BEPICOLOMBO: Mission to Mercury

  • The European Space Agency (ESA) and the Japan Aerospace Exploration Agency (JAXA) sent two probes on a joint mission called BepiColombo to Mercury, the closest planet to the Sun.
  • The spacecraft is named after Italian scientist Giuseppe “Bepi” Colombo (1920-1984) who played an instrumental role in making NASA Mariner 10 mission (1973) to Mercury successful.
  • The spacecraft will reach the Mercury by 2025.
  • It is the first mission by the European and Japanese Space agency to Mercury.
  • It is also the first mission to send two spacecraft to make complementary measurements of the planet and its environment at the same time.
  • The spacecraft are ESA’s Mercury Planetary Orbiter (MPO) and JAXA’s Mercury Magnetospheric Orbiter (MMO, or ‘Mio’).
  • The ESA-built Mercury Transfer Module (MTM) will carry the orbiters to Mercury using a combination of solar electric propulsion and gravity assisted flybys.
  • The two orbiters will also collect data at Venus.
  • The challenges to the mission include:
    • Sun’s gravity makes it difficult to place a spacecraft into a stable orbit around the mercury.
    • The spacecraft also have to face extreme temperatures and solar radiations.
  • With this mission researchers are hoping to learn about the formation of planets and the solar system.
  • Past Missions to Mercury:
    • Mariner 10 - NASA Flyby Mission (Flyby is a path spacecraft follows past a planet or other body in space) to Venus and Mercury (1973)
    • MESSENGER - NASA Orbiter to Mercury (2004)

Kumbh Mela

  • Kumbh Mela is the largest peaceful congregation of pilgrims on earth, during which participants bathe or take a dip in a sacred river.
  • Kumbh Mela comes under the UNESCO's Representative List of Intangible Cultural Heritage of Humanity.
  • The festival is held at Prayagraj (at the confluence of Ganga, Yamuna, and the mythical Saraswati), Haridwar (on the Ganges), Ujjain (on the Shipra) and Nasik (on the Godavari) every four years by rotation and is attended by millions of people irrespective of caste, creed or gender.
  • As it is held in four different cities in India, it involves different social and cultural activities, making this a culturally diverse festival.
  • The event encapsulates the science of astronomy, astrology, spirituality, ritualistic traditions, and social and cultural customs and practices, making it extremely rich in knowledge.
  • Knowledge and skills related to the tradition are transmitted through ancient religious manuscripts, oral traditions, historical travelogues and texts produced by eminent historians.
  • The teacher-student relationship of the sadhus in the ashrams and akhadas remains the most important method of imparting and safeguarding knowledge and skills relating to Kumbh Mela.

Green Climate Fund

  • A Green Climate Fund has approved more than $1 billion for 19 new projects.
  • Green Climate Fund was set up under the UNFCCC (UN Framework Convention for Climate Change) at Conference of Parties (COP-16) in Cancun, Mexico 2010.
  • The aim of GCF is to support developing countries in limiting or reducing their greenhouse gas emissions and adapt to climate change impacts with resources to be generated from funding by developed countries and various public and private sources.
  • National Bank for Agriculture and Rural Development (NABARD) and Small Industries Development Bank of India (SIDBI) act as National Implementing Entity (NIE) of India for Green Climate Fund (GCF).

Similipal National Park

  • The Similipal National Park in Mayurbhanj district of Odisha will be reopened for tourists after remaining closed for three months due to monsoon.
  • Similipal National Park is also a Tiger Reserve.
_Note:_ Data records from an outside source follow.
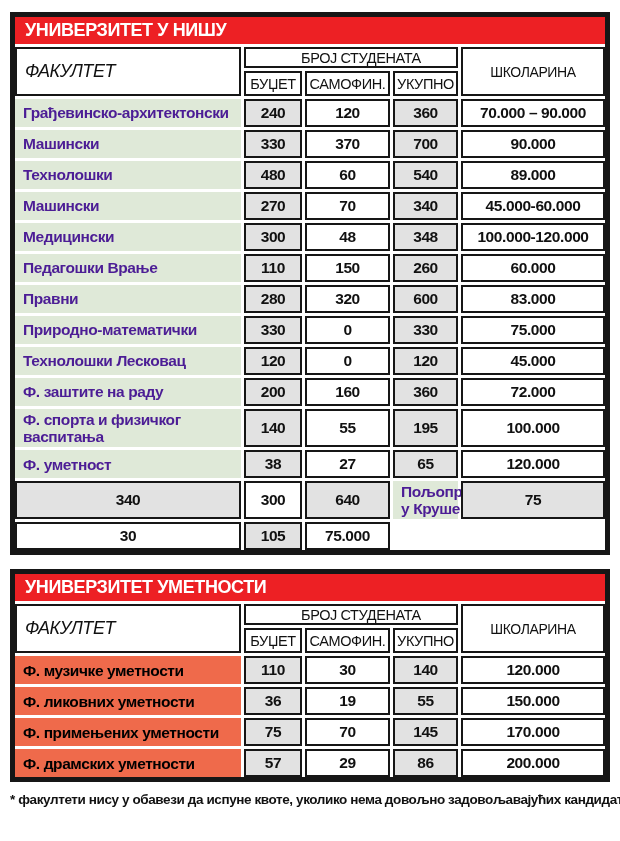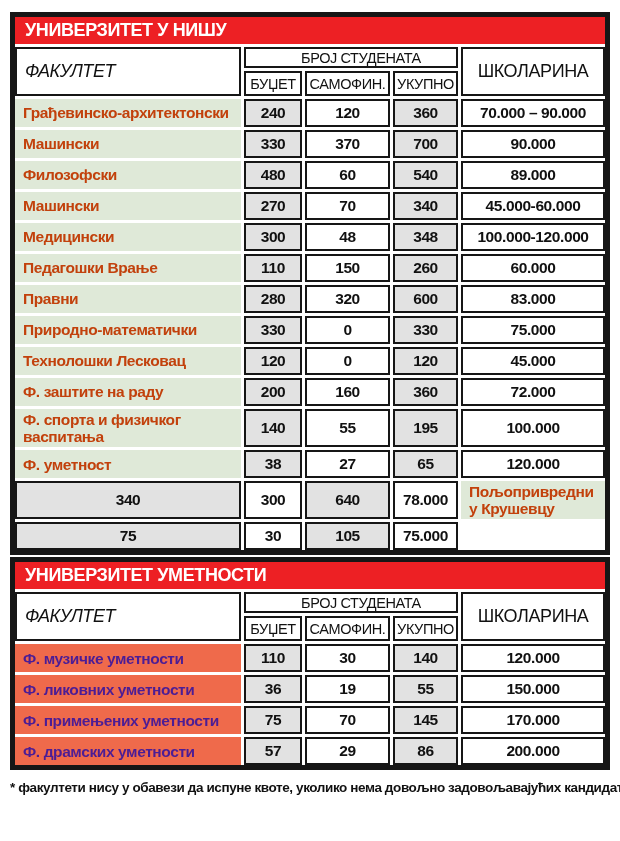--- a/index.html
+++ b/index.html
@@ -41,7 +41,7 @@
   }
   .h-fac{grid-column:1;grid-row:2/span 2;justify-content:flex-start;padding-left:8px;font-size:18px;font-style:italic;}
   .h-group{grid-column:2/span 3;grid-row:2;padding-left:20px;}
-  .h-tuition{grid-column:5;grid-row:2/span 2;font-size:18px;}
+  .h-tuition{grid-column:5;grid-row:2/span 2;font-size:14px;}
   .fc{
     display:flex;align-items:center;
     padding:2px 6px 2px 8px;

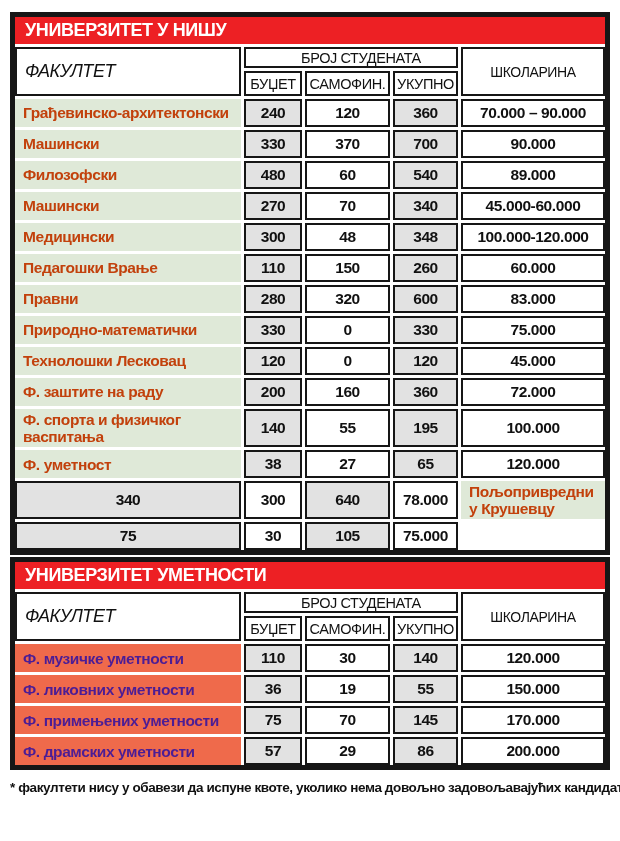--- a/index.html
+++ b/index.html
@@ -47,7 +47,7 @@
     padding:2px 6px 2px 8px;
     font-weight:bold;font-size:15.5px;line-height:1.1;letter-spacing:-0.4px;
   }
-  .t1 .fc{background:var(--faculty-green);color:#c2410c;}
+  .t1 .fc{background:var(--faculty-green);color:#4c1d95;}
   .t2 .fc{background:var(--faculty-orange);color:#4c1d95;}
   .nc{
     border:2px solid var(--border-black);background:#fff;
It is part of the UNESCO World Network of Biosphere Reserve since 2009.
  • It is part of the Similipal-Kuldiha-Hadgarh Elephant Reserve popularly known as Mayurbhanj Elephant Reserve, which includes 3 protected areas i.e. Similipal Tiger Reserve, Hadgarh Wildlife sanctuary and Kuldiha wildlife sanctuary.
  • Similipal National Park derives its name from the abundance of Semul or red silk cotton trees that bloom abundantly in the locality.
  • It was formally designated a tiger reserve in 1956 and brought under Project Tiger in the year of 1973. The Government of Odisha declared Similipal as a wildlife sanctuary in 1979.